By Sofia | Last Updated: Apr 24, 2026

May 1st, International Workers’ Day, is historically associated with the labor movement, red flags, and the roar of the picket line. But for the queer community, “May Day” is also a reminder that the struggle for labor rights is, and always has been, the struggle for queer liberation. Today, we celebrate those who stood on the picket line with a rainbow hidden in their overalls and those who wrote the radical future we are living in now.

1937: The Birth of the Female Man—Joanna Russ

On this day in 1937, the world gained Joanna Russ, a titan of feminist and queer science fiction. Her seminal 1975 novel, The Female Man, wasn’t just a book; it was a detonation. In it, she explored the lives of four women from different parallel universes who meet and shatter the gender binary.

Russ was an out lesbian in an era where sci-fi was a “boys’ club,” and her writing provided a intellectual safe haven for generations of queer geeks. She dismantled the patriarchy with laser-sharp prose, proving that the most radical way to change the world is to write a new one from scratch.

The Labor-Queer Connection: Bayard Rustin

May Day is the perfect time to honor Bayard Rustin, the queer architect of the Civil Rights Movement. Rustin, who organized the 1963 March on Washington, was forced to remain in the shadows, constantly sidelined by the fear that his sexuality would discredit the movement.

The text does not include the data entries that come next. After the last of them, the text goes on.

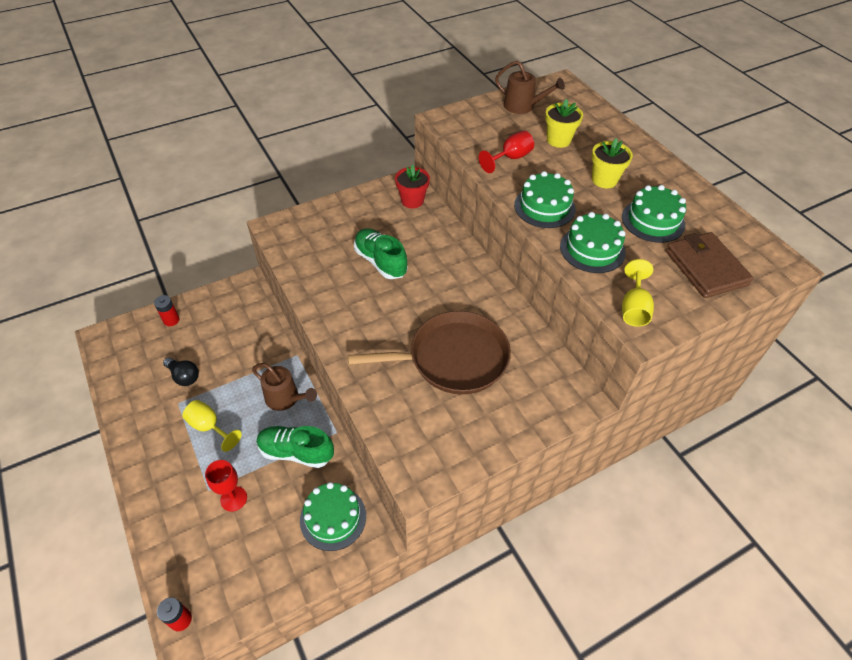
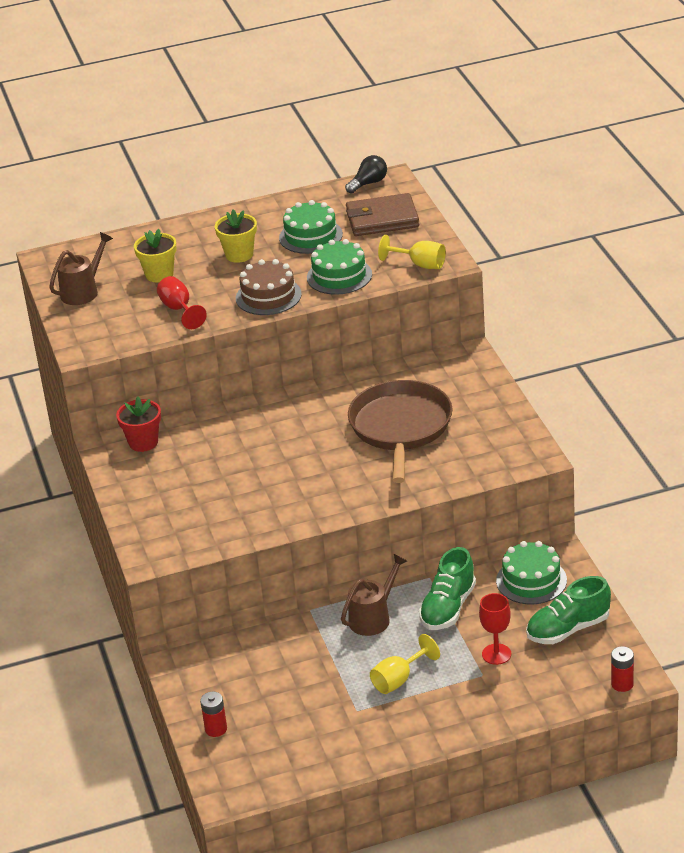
camera: 75 degrees left, 15 degrees down
(184, 376) = (317, 708): black light bulb -> black light bulb (368, 183)
(380, 262) = (243, 471): green shoe -> green shoe (568, 629)
(544, 207) = (268, 296): green cake -> brown cake

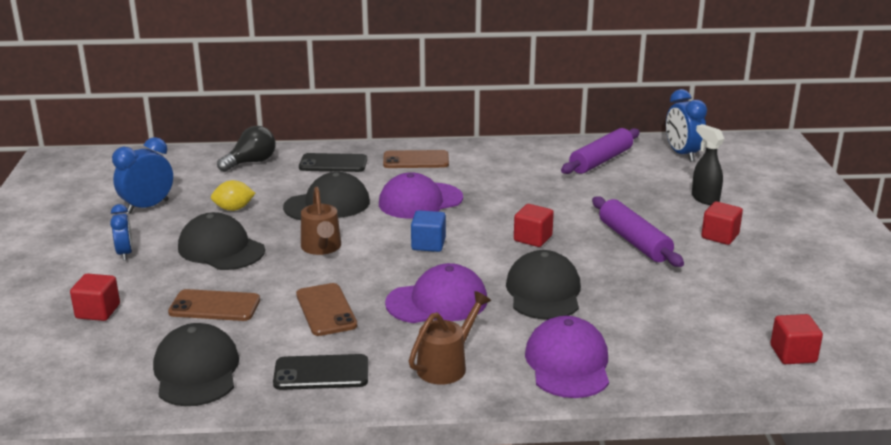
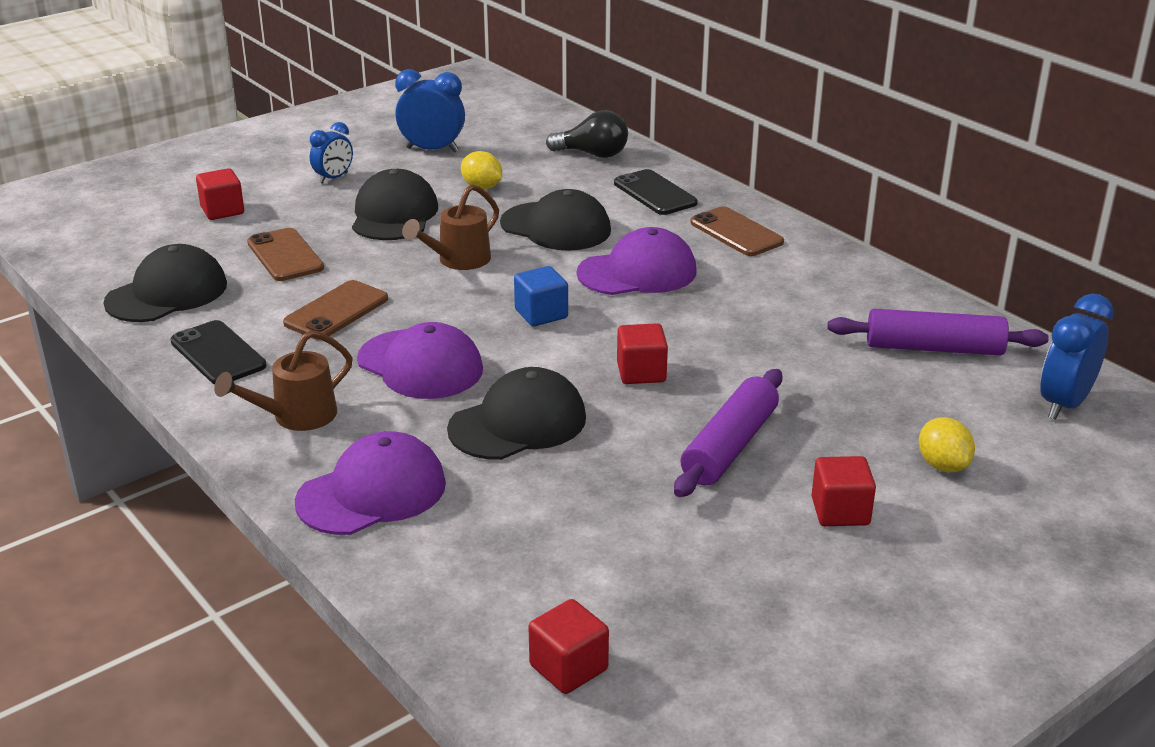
camera: 55 degrees right, 5 degrees up
(420, 201) = (637, 272): purple cap -> purple cap turned 135 degrees clockwise
(447, 365) = (296, 417): brown watering can -> brown watering can turned 135 degrees clockwise
(704, 198) = (942, 465): black spray bottle -> yellow lemon

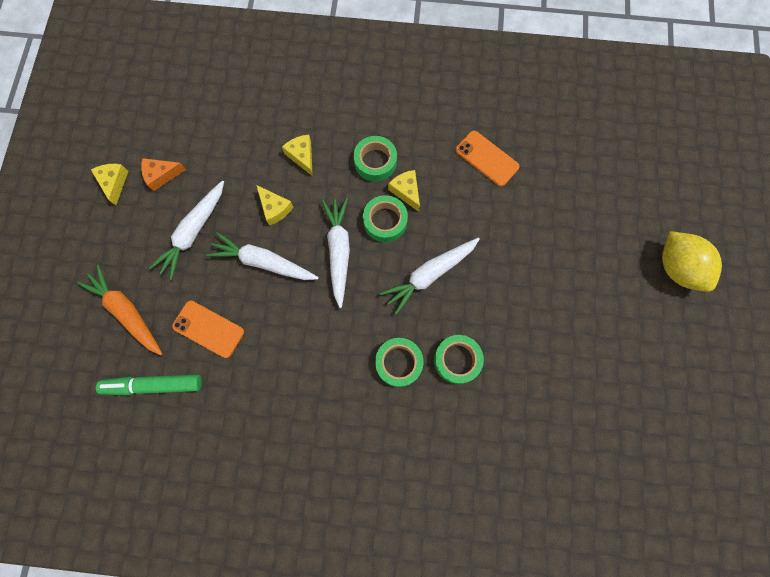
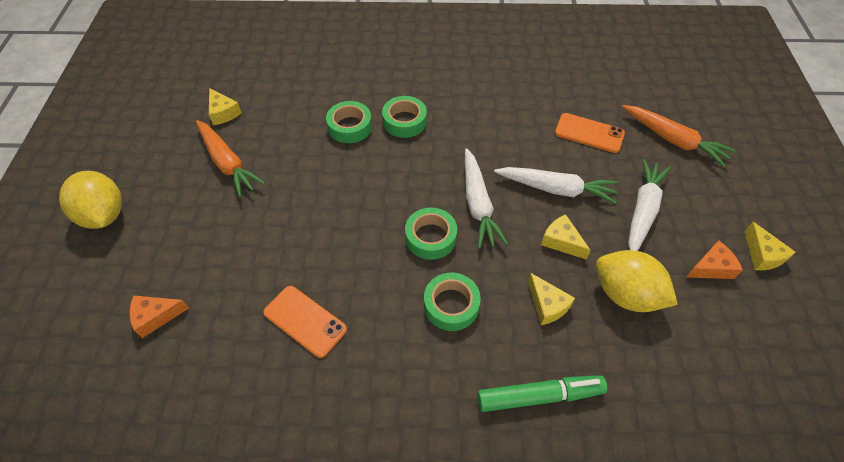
camera: 175 degrees right, 20 degrees down
(153, 385) = (619, 94): green marker -> green marker (539, 396)
(239, 159) = (626, 294): none -> yellow lemon
(406, 191) = (408, 272): yellow cheese -> yellow cheese (223, 113)
(430, 275) = (377, 190): white carrot -> none
(577, 320) = (227, 163): none -> orange carrot
(601, 171) = (155, 317): none -> orange cheese

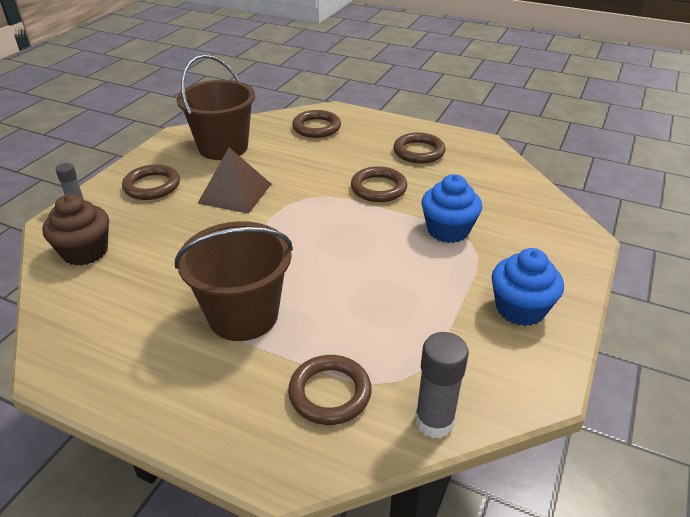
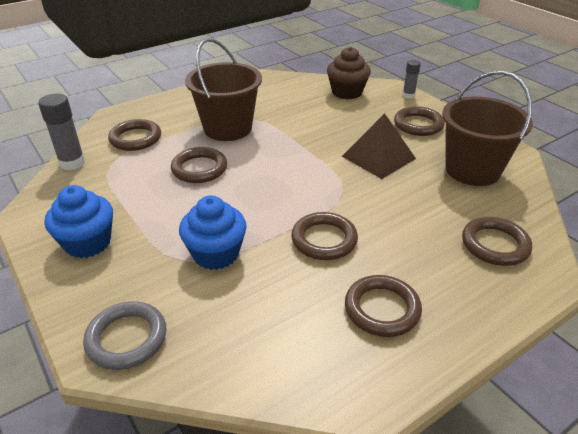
camera: 120 degrees right, 0 degrees up
(346, 296) = (199, 169): none -> brown ring
(560, 232) = (127, 338): none -> grey ring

Rustin understood that economic justice and sexual freedom were two sides of the same coin. He spent his life fighting for unions, for the marginalized, and for his right to be a Black, gay man in the public square. On May Day, we recognize that the “queer story” is also a story of the working class—the people who built the world but were told they weren’t welcome to live in it.

1990: Paris Is Burning and the Radical Gaze

While its wide release came later, the early May period of 1990 was thick with the anticipation of Jennie Livingston’s Paris Is Burning. The documentary, which captured the Harlem drag ball scene, became a global phenomenon. It brought the terms “vogueing,” “realness,” and “shade” into the suburban lexicon. It was a watershed moment for visibility, even as it sparked complex debates about race, class, and who gets to tell a community’s story. It remains required viewing for anyone who wants to understand the “adult” reality of queer survival: that joy, in the face of poverty and bigotry, is an act of defiance.

May Day reminds us that rights are not given; they are demanded. Whether it’s Joanna Russ fighting for a future where gender is a choice, or Bayard Rustin organizing the masses, the history of May 1st is the history of people refusing to accept the “natural order” of things.